> [WHAT IS NEEDED]:
The copy you return should hold every record below word for word and no images.

> [Items from a data source]:
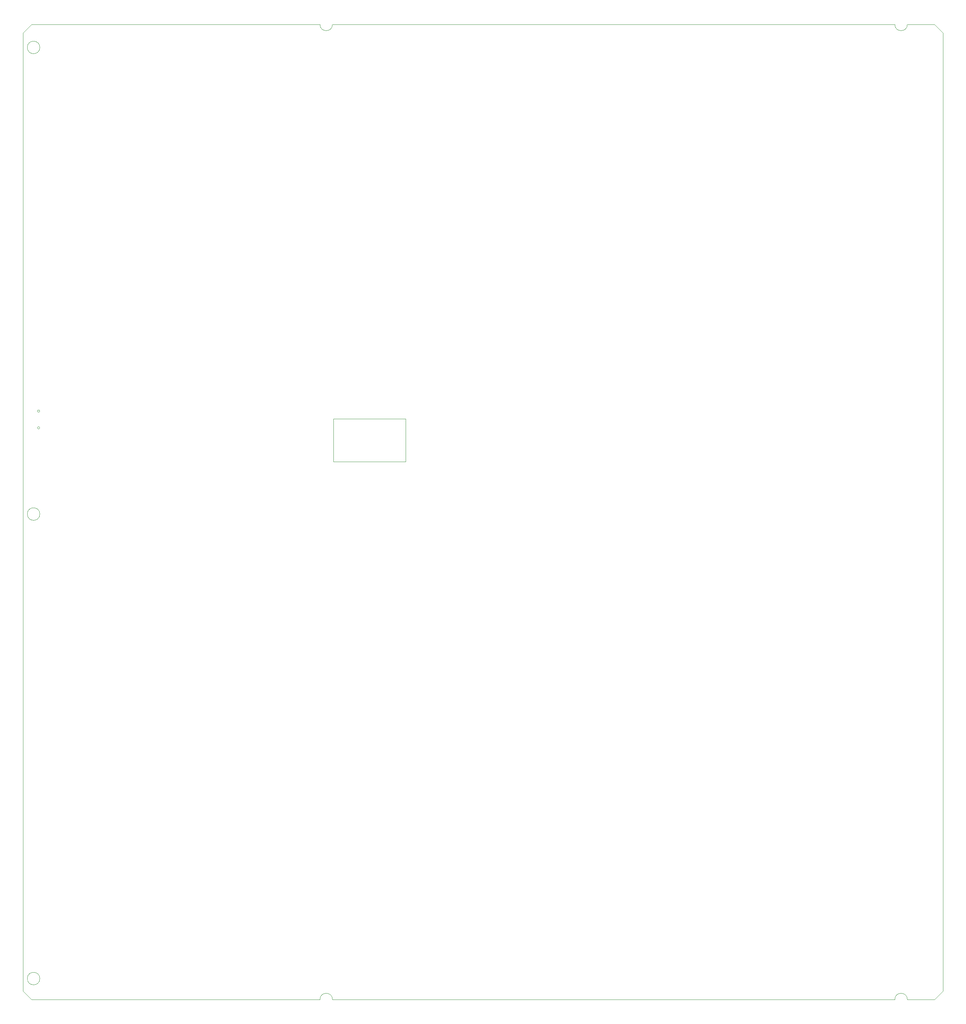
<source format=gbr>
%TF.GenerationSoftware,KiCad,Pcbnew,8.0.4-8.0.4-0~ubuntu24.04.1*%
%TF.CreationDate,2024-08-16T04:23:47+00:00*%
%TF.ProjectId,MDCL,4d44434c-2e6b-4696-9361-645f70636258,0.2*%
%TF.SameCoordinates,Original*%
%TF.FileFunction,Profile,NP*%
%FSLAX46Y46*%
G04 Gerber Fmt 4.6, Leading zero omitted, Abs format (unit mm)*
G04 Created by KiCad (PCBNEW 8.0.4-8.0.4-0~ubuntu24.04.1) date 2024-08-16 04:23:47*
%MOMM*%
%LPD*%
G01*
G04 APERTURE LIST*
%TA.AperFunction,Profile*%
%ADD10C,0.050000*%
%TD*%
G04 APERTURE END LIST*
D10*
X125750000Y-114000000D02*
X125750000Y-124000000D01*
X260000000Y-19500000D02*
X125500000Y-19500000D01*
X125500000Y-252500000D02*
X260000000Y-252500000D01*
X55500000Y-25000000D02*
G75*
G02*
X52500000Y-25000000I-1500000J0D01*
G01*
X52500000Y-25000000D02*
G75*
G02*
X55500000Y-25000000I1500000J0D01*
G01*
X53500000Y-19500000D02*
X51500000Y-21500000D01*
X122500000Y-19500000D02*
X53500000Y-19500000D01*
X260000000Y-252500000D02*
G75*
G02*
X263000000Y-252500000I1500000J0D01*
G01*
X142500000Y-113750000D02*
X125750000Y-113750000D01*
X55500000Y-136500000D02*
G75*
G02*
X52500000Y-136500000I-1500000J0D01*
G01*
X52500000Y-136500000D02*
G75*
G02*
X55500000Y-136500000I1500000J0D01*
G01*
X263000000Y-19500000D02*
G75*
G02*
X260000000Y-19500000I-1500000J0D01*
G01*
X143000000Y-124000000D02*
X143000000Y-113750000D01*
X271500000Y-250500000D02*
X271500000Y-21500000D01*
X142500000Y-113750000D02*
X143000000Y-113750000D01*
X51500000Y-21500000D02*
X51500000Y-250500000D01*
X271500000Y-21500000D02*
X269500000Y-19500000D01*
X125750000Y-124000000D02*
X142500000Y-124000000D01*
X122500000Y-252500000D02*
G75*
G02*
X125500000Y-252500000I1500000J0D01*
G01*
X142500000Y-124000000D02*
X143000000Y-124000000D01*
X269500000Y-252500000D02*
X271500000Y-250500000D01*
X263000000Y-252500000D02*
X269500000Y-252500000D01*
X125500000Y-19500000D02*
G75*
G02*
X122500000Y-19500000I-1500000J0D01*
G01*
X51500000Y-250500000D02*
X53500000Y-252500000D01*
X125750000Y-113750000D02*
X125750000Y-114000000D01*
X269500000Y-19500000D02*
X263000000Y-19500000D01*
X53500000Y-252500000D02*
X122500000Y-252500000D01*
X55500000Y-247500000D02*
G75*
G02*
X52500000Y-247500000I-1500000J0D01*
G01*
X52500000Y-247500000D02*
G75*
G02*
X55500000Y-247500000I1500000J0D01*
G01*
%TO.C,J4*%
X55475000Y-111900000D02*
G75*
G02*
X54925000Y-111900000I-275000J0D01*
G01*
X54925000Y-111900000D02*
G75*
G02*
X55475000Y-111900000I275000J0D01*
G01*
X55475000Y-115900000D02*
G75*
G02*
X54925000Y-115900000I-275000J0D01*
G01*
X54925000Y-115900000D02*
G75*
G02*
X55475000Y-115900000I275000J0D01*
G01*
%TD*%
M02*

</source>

> [EXERCISE ANSWER]:
<source format=gbr>
%TF.GenerationSoftware,KiCad,Pcbnew,8.0.4-8.0.4-0~ubuntu24.04.1*%
%TF.CreationDate,2024-08-16T04:23:47+00:00*%
%TF.ProjectId,MDCL,4d44434c-2e6b-4696-9361-645f70636258,0.2*%
%TF.SameCoordinates,Original*%
%TF.FileFunction,Profile,NP*%
%FSLAX46Y46*%
G04 Gerber Fmt 4.6, Leading zero omitted, Abs format (unit mm)*
G04 Created by KiCad (PCBNEW 8.0.4-8.0.4-0~ubuntu24.04.1) date 2024-08-16 04:23:47*
%MOMM*%
%LPD*%
G01*
G04 APERTURE LIST*
%TA.AperFunction,Profile*%
%ADD10C,0.050000*%
%TD*%
G04 APERTURE END LIST*
D10*
X125750000Y-114000000D02*
X125750000Y-124000000D01*
X260000000Y-19500000D02*
X125500000Y-19500000D01*
X125500000Y-252500000D02*
X260000000Y-252500000D01*
X55500000Y-25000000D02*
G75*
G02*
X52500000Y-25000000I-1500000J0D01*
G01*
X52500000Y-25000000D02*
G75*
G02*
X55500000Y-25000000I1500000J0D01*
G01*
X53500000Y-19500000D02*
X51500000Y-21500000D01*
X122500000Y-19500000D02*
X53500000Y-19500000D01*
X260000000Y-252500000D02*
G75*
G02*
X263000000Y-252500000I1500000J0D01*
G01*
X142500000Y-113750000D02*
X125750000Y-113750000D01*
X55500000Y-136500000D02*
G75*
G02*
X52500000Y-136500000I-1500000J0D01*
G01*
X52500000Y-136500000D02*
G75*
G02*
X55500000Y-136500000I1500000J0D01*
G01*
X263000000Y-19500000D02*
G75*
G02*
X260000000Y-19500000I-1500000J0D01*
G01*
X143000000Y-124000000D02*
X143000000Y-113750000D01*
X271500000Y-250500000D02*
X271500000Y-21500000D01*
X142500000Y-113750000D02*
X143000000Y-113750000D01*
X51500000Y-21500000D02*
X51500000Y-250500000D01*
X271500000Y-21500000D02*
X269500000Y-19500000D01*
X125750000Y-124000000D02*
X142500000Y-124000000D01*
X122500000Y-252500000D02*
G75*
G02*
X125500000Y-252500000I1500000J0D01*
G01*
X142500000Y-124000000D02*
X143000000Y-124000000D01*
X269500000Y-252500000D02*
X271500000Y-250500000D01*
X263000000Y-252500000D02*
X269500000Y-252500000D01*
X125500000Y-19500000D02*
G75*
G02*
X122500000Y-19500000I-1500000J0D01*
G01*
X51500000Y-250500000D02*
X53500000Y-252500000D01*
X125750000Y-113750000D02*
X125750000Y-114000000D01*
X269500000Y-19500000D02*
X263000000Y-19500000D01*
X53500000Y-252500000D02*
X122500000Y-252500000D01*
X55500000Y-247500000D02*
G75*
G02*
X52500000Y-247500000I-1500000J0D01*
G01*
X52500000Y-247500000D02*
G75*
G02*
X55500000Y-247500000I1500000J0D01*
G01*
%TO.C,J4*%
X55475000Y-111900000D02*
G75*
G02*
X54925000Y-111900000I-275000J0D01*
G01*
X54925000Y-111900000D02*
G75*
G02*
X55475000Y-111900000I275000J0D01*
G01*
X55475000Y-115900000D02*
G75*
G02*
X54925000Y-115900000I-275000J0D01*
G01*
X54925000Y-115900000D02*
G75*
G02*
X55475000Y-115900000I275000J0D01*
G01*
%TD*%
M02*

</source>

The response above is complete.